Would like to allow the use of the program IND$FILE to just a few choosen users, and for the rest of the users, render the program inaccessible in the ALL record.  Have tried to add a permit to the ALL record as:

  tss per(all) program(ind$file) access(none)

But this invariably returns an error message :

  TSS0210E  INVALID ACCESS KEYWORD 
  TSS0301I  PERMIT   FUNCTION FAILED, RETURN CODE =  4 

Release:  Top Secret r16.0

Normally, it is enough to just OWN the program resource IND$FILE, without any further permits, to render the program unusable for any acid that does not possess general bypasses such as NODSNCHK etc, or general permits.

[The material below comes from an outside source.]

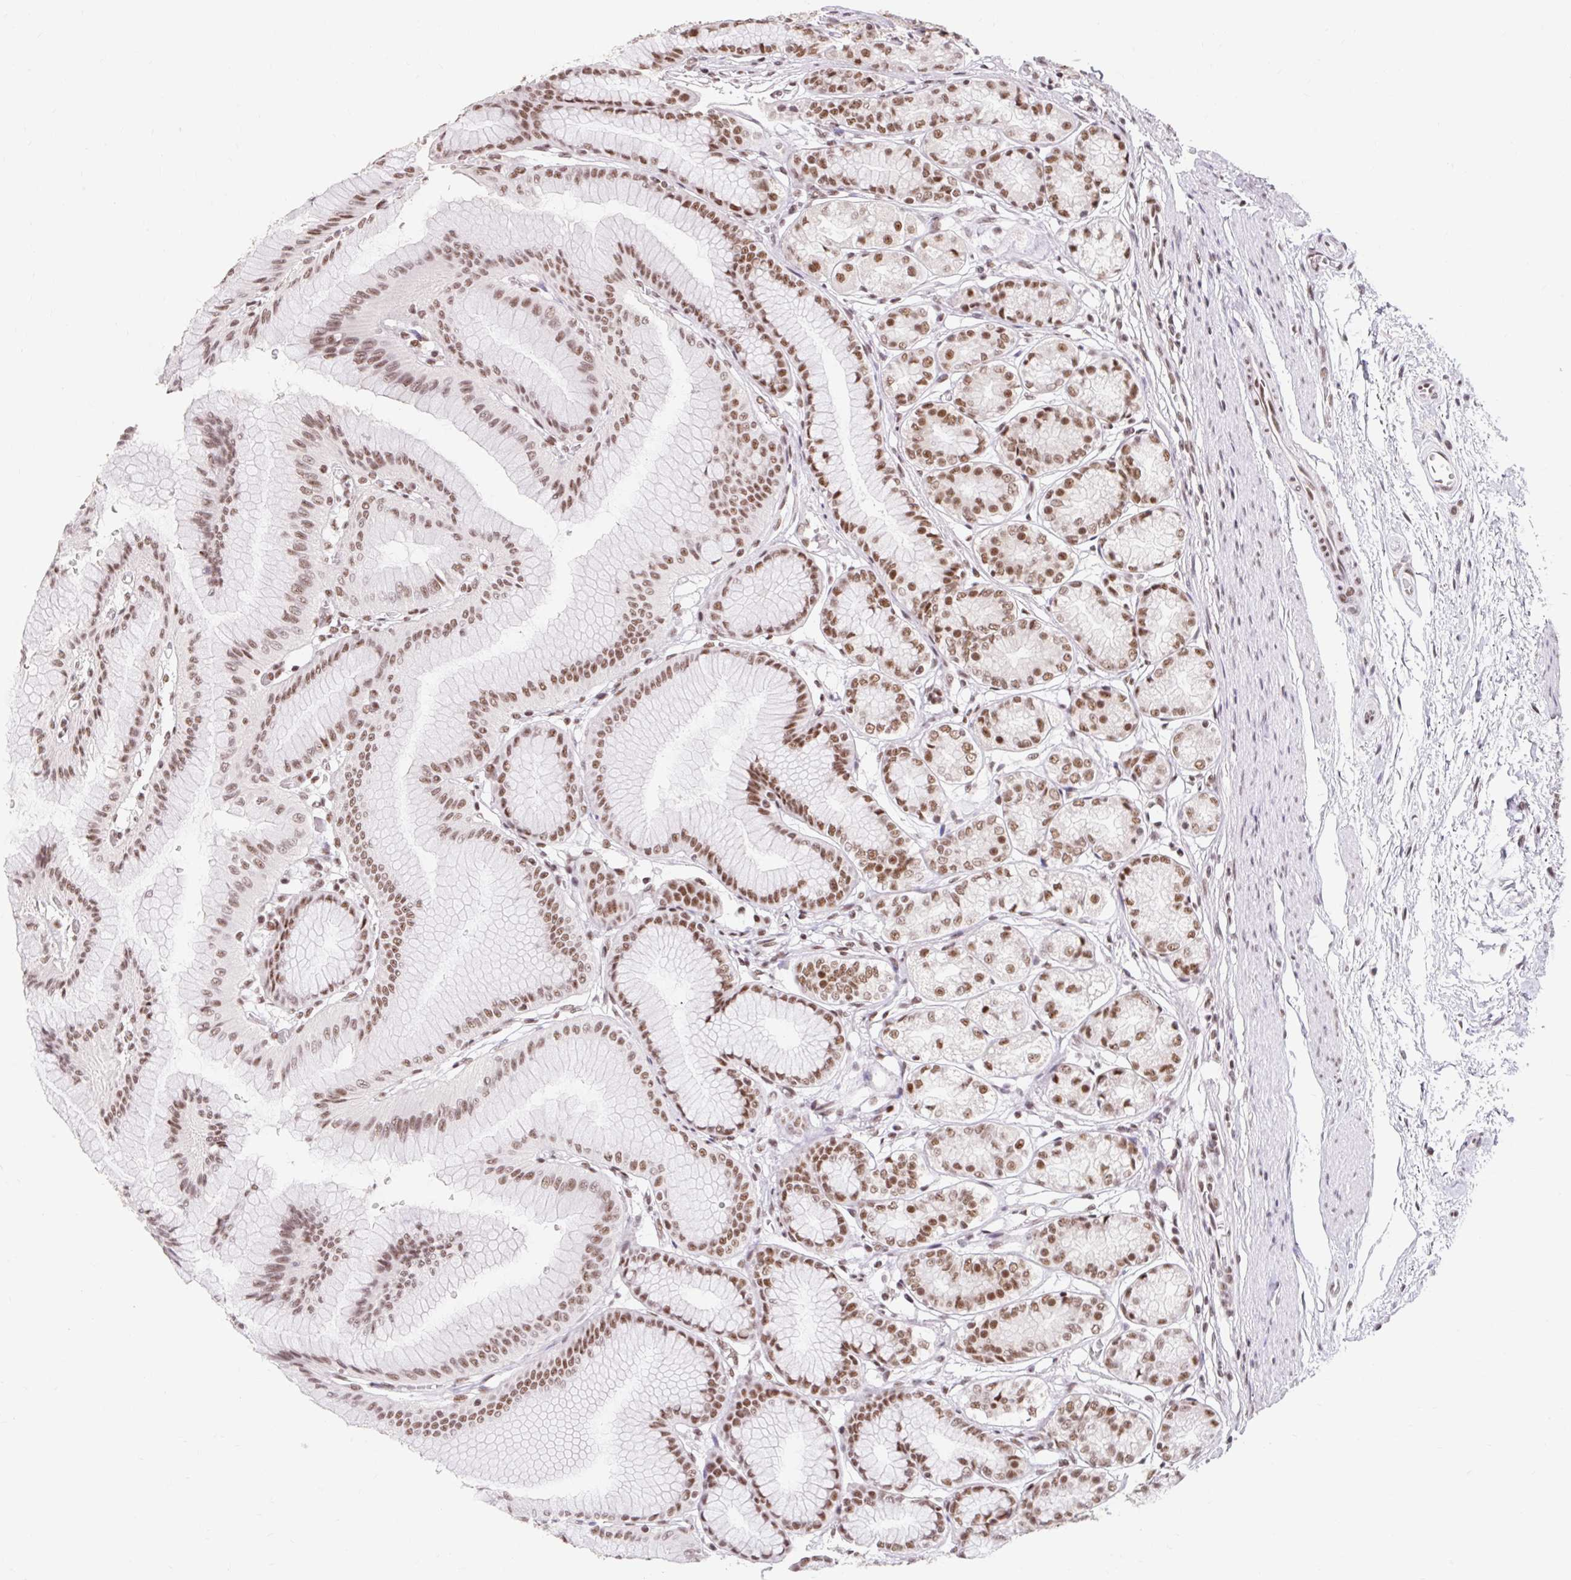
{"staining": {"intensity": "moderate", "quantity": ">75%", "location": "nuclear"}, "tissue": "stomach", "cell_type": "Glandular cells", "image_type": "normal", "snomed": [{"axis": "morphology", "description": "Normal tissue, NOS"}, {"axis": "morphology", "description": "Adenocarcinoma, NOS"}, {"axis": "morphology", "description": "Adenocarcinoma, High grade"}, {"axis": "topography", "description": "Stomach, upper"}, {"axis": "topography", "description": "Stomach"}], "caption": "Moderate nuclear protein positivity is seen in about >75% of glandular cells in stomach.", "gene": "SRSF10", "patient": {"sex": "female", "age": 65}}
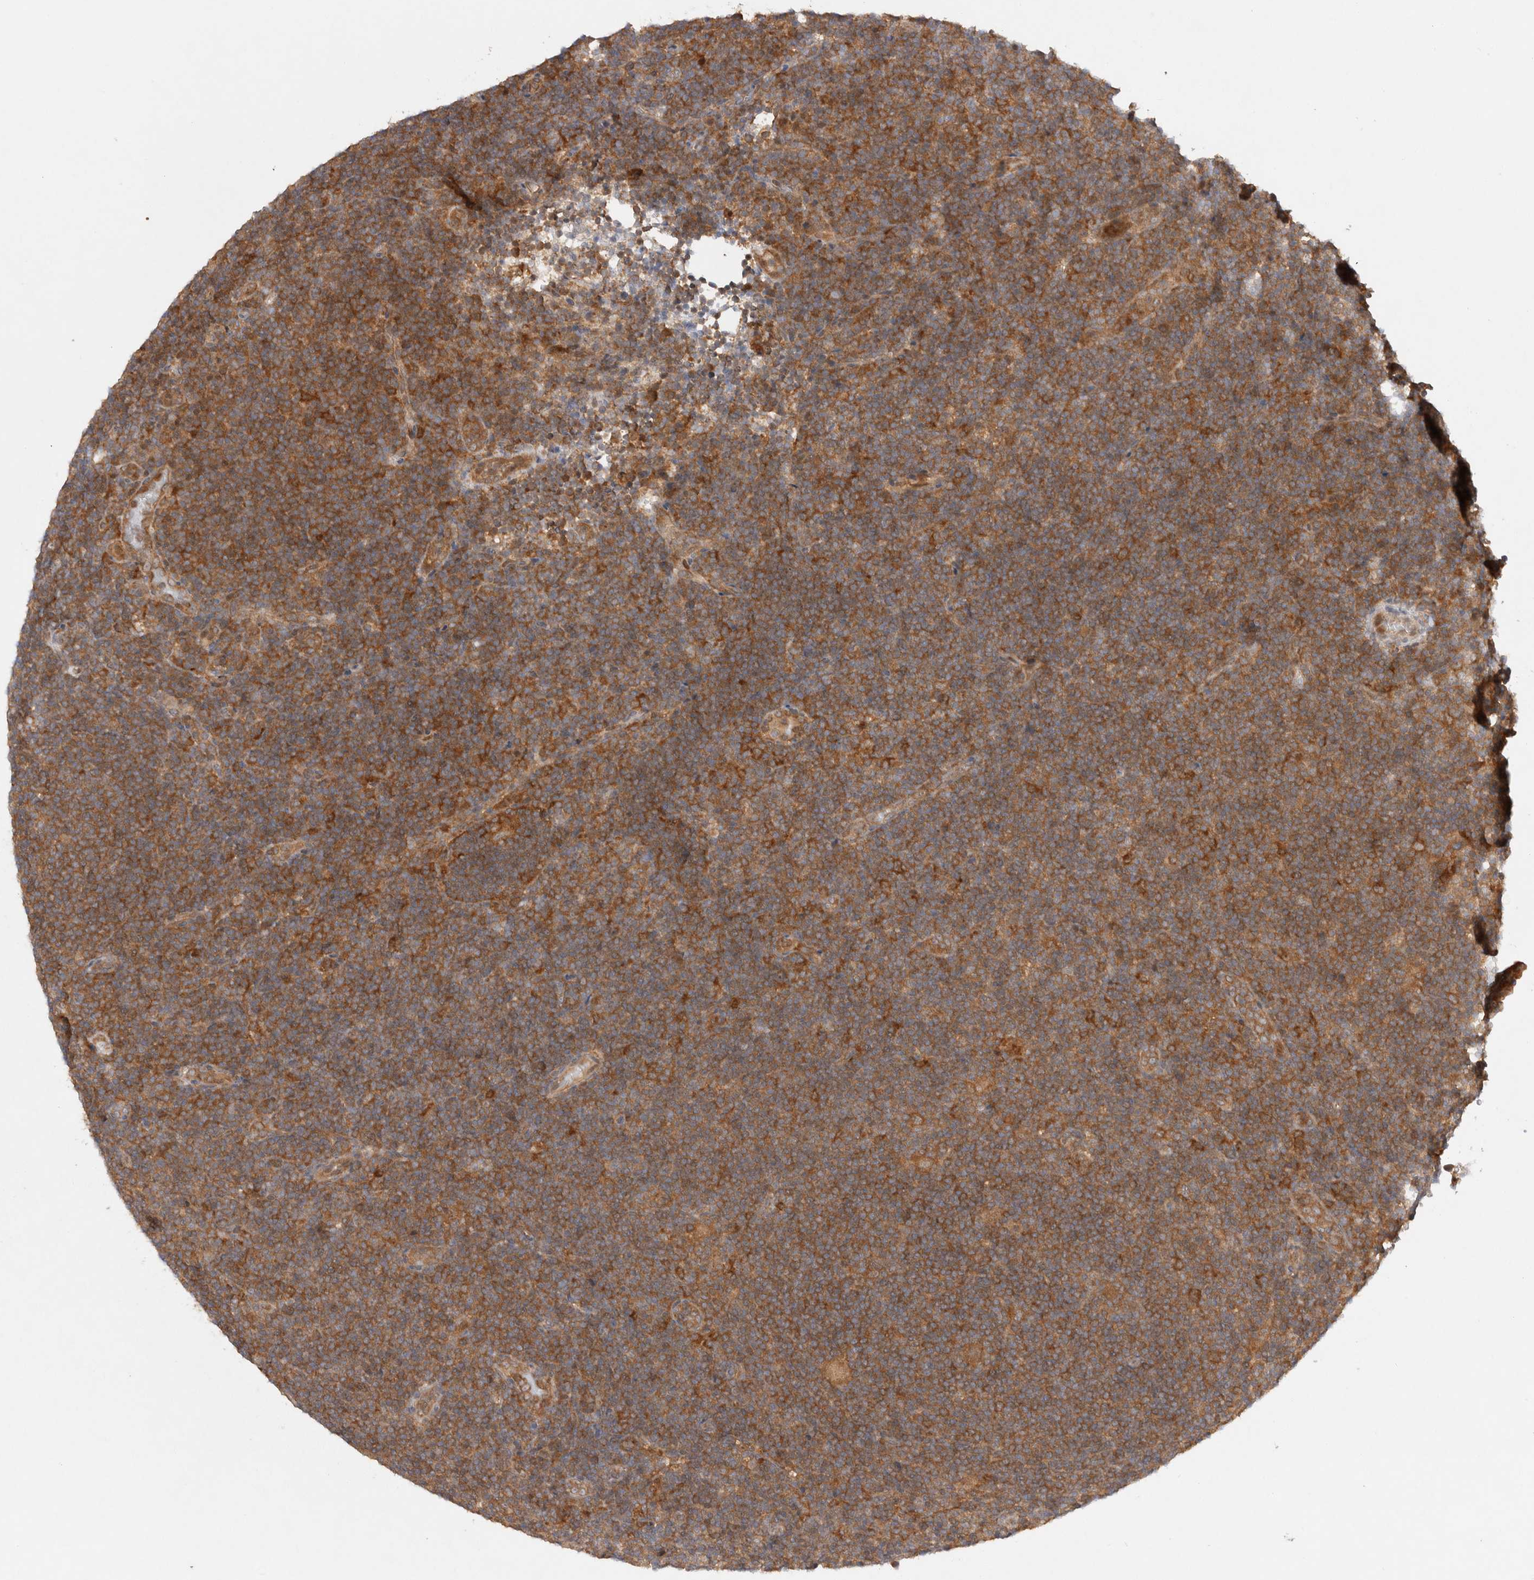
{"staining": {"intensity": "moderate", "quantity": ">75%", "location": "cytoplasmic/membranous"}, "tissue": "lymphoma", "cell_type": "Tumor cells", "image_type": "cancer", "snomed": [{"axis": "morphology", "description": "Hodgkin's disease, NOS"}, {"axis": "topography", "description": "Lymph node"}], "caption": "A micrograph of Hodgkin's disease stained for a protein reveals moderate cytoplasmic/membranous brown staining in tumor cells. Nuclei are stained in blue.", "gene": "HTT", "patient": {"sex": "female", "age": 57}}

So, by just owning the program, you should effectively have a general access denial to this program :

      TSS ADDTO(department-acid) PROGRAM(IND$FILE) 

You can also explicitly deny access to the program by this permission to the ALL record :

      TSS PERMIT(ALL) PROGRAM(IND$FILE) ACTION(DENY) 

or to force fail mode : 

      TSS PERMIT(ALL) PROGRAM(IND$FILE) ACTION(FAIL,DENY) 

If a specific acid would then require access to the program, you can grant it with :

      TSS PERMIT(acidname) PROGRAM(IND$FILE) 

Be aware that the above permission to use IND$FILE does not require an ACCESS keyword.